Enhancing convenience by communicating load factors

The APC project was originally envisioned as a generic passenger information system, displaying red, yellow, or green, depending on high, medium, or low load levels in a mobile customer app. The team had successfully implemented this feature around a year before the coronavirus pandemic struck New York. The state requested that the MTA refrain from showing the data in this color-coded manner, out of concern that passengers would misinterpret a green light as representing no risk of COVID infection. As a consequence, the MTA’s Bus Technology Group began displaying the passenger load in absolute numbers – allowing people to draw their own conclusions.

Photo by Laura James | Pexels
Photo by Laura James | Pexels

The iris system can also perform the counting of objects that are brought aboard the buses – and not just passengers. These objects include wheelchairs (and other mobility devices) and strollers. This is important because a stroller, for instance, takes up more space than passengers, so the information regarding the load numbers could be misleading if only ridership data is returned. Similarly, it is extremely useful for wheelchair users and their caregivers to know in advance whether the specially allocated spaces are free on the next vehicle.

A future proof solution

The next generation of IRMA sensors, the IRMA 6, will be introduced in the North American market shortly, and MTA is anticipating undergoing a demonstration of these sensors in 2021. The new sensors also make use of Time-of-Flight technology, which has been substantially developed by iris over the past 15 years. The sensors measure distances using their own light source outside the visible spectrum and calculate the time the beam takes from the source to the object and back – up to 76,800 pixels. These measurements result in an extraordinarily precise image of who or what is boarding the bus. Incidentally, a mass of people surging onto the vehicle at rush hour does not present a problem for today’s APC sensors, as they distinguish people by measuring the height differences and other key indicators.

iris | 2021 case study MTA New York, USA | automatic passenger counting

Whatever the future may bring, there is no doubt that the face of public transport has changed forever as a result of the coronavirus pandemic. By the end of 2020, passenger numbers on the MTA system were on average approximately 30% of normal demand (buses 45% of normal in January 2021) and no one can be certain whether they will return to their former levels because so many people may continue to work remotely, even for a few days a week after the pandemic.
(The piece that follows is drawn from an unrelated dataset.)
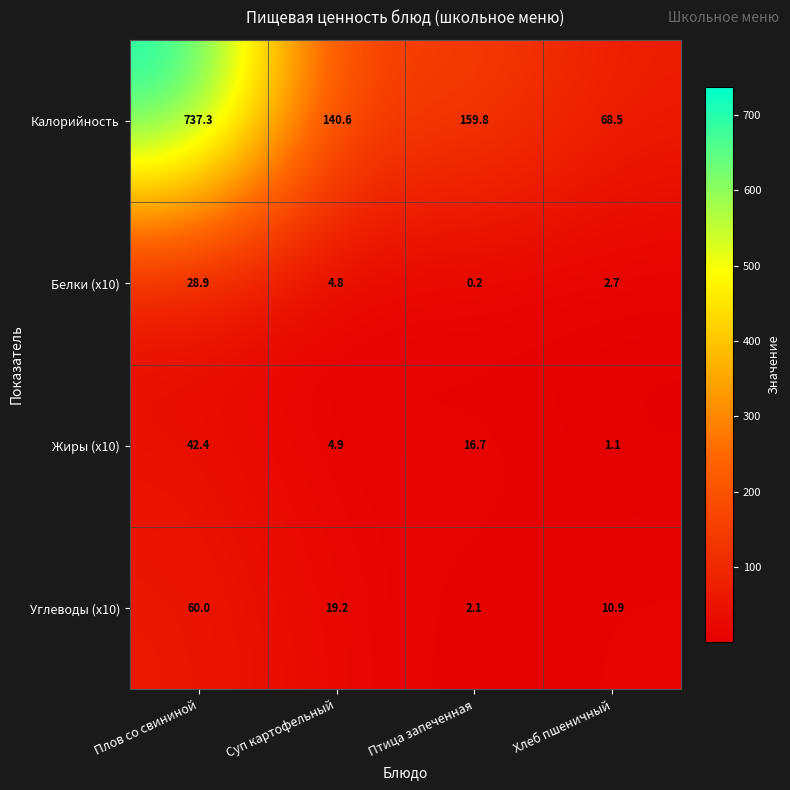

Reading left to right, transcribe all the data shown in this chart.

Калорийность: 737.3	140.6	159.8	68.5
Белки (x10): 28.9	4.8	0.2	2.7
Жиры (x10): 42.4	4.9	16.7	1.1
Углеводы (x10): 60.0	19.2	2.1	10.9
In any case, the Authority is undertaking a

complete bus network redesign.

To achieve this, the internal data teams utilize all the data to calculate where the bus services are required – in which boroughs and along which routes. The passenger counts collected by the iris sensors are crucial to this redesign. Current passenger loads and the location of subway stations, among other factors, are used to make the service more efficient and to determine which neighborhoods are served by which routes. The latest redesign also foresees the addition of dedicated bus lanes throughout the city to further streamline services.

Next steps for the MTA and iris

The partnership between the MTA and iris has already had some excellent results, but the MTA is not standing still as it looks toward even further implementations and system enhancements. The MTA’s next steps include:

  • Implementing IRMA 6
  • Considering testing wheelchair and stroller counting

The MTA’s ultimate goal is to have 100% of the fleet equipped with APCs.